[Material shown]
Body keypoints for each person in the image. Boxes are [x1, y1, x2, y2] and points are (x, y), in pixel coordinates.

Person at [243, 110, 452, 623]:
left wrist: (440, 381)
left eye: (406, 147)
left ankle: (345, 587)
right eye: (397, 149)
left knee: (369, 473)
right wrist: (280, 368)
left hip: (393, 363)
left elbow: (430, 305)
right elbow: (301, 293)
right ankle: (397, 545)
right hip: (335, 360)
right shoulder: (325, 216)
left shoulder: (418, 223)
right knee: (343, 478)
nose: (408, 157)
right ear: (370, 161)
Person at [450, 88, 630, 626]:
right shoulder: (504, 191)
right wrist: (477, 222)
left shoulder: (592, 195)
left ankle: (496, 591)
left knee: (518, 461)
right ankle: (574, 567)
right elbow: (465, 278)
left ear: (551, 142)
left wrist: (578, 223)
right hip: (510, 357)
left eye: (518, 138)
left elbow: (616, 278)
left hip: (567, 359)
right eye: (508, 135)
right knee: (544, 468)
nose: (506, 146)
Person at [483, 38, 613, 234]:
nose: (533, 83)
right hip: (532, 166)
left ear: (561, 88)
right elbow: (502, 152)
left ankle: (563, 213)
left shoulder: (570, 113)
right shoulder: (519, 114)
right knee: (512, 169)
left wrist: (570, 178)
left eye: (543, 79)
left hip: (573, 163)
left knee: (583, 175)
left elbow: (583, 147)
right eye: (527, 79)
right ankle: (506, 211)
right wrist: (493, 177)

[Task to carry out]
Put down all the data once more, exactly as it appears above.

[Exercise solution]
Body keypoints for each person in the image. Boxes are [x1, y1, x2, y2] and points are (x, y), in pixel coordinates.

Person at [243, 110, 452, 623]:
left wrist: (440, 381)
left eye: (406, 147)
left ankle: (345, 587)
right eye: (397, 149)
left knee: (369, 473)
right wrist: (280, 368)
left hip: (393, 363)
left elbow: (430, 305)
right elbow: (301, 293)
right ankle: (397, 545)
right hip: (335, 360)
right shoulder: (325, 216)
left shoulder: (418, 223)
right knee: (343, 478)
nose: (408, 157)
right ear: (370, 161)
Person at [450, 88, 630, 626]:
right shoulder: (504, 191)
right wrist: (477, 222)
left shoulder: (592, 195)
left ankle: (496, 591)
left knee: (518, 461)
right ankle: (574, 567)
right elbow: (465, 278)
left ear: (551, 142)
left wrist: (578, 223)
right hip: (510, 357)
left eye: (518, 138)
left elbow: (616, 278)
left hip: (567, 359)
right eye: (508, 135)
right knee: (544, 468)
nose: (506, 146)
Person at [483, 38, 613, 234]:
nose: (533, 83)
right hip: (532, 166)
left ear: (561, 88)
right elbow: (502, 152)
left ankle: (563, 213)
left shoulder: (570, 113)
right shoulder: (519, 114)
right knee: (512, 169)
left wrist: (570, 178)
left eye: (543, 79)
left hip: (573, 163)
left knee: (583, 175)
left elbow: (583, 147)
right eye: (527, 79)
right ankle: (506, 211)
right wrist: (493, 177)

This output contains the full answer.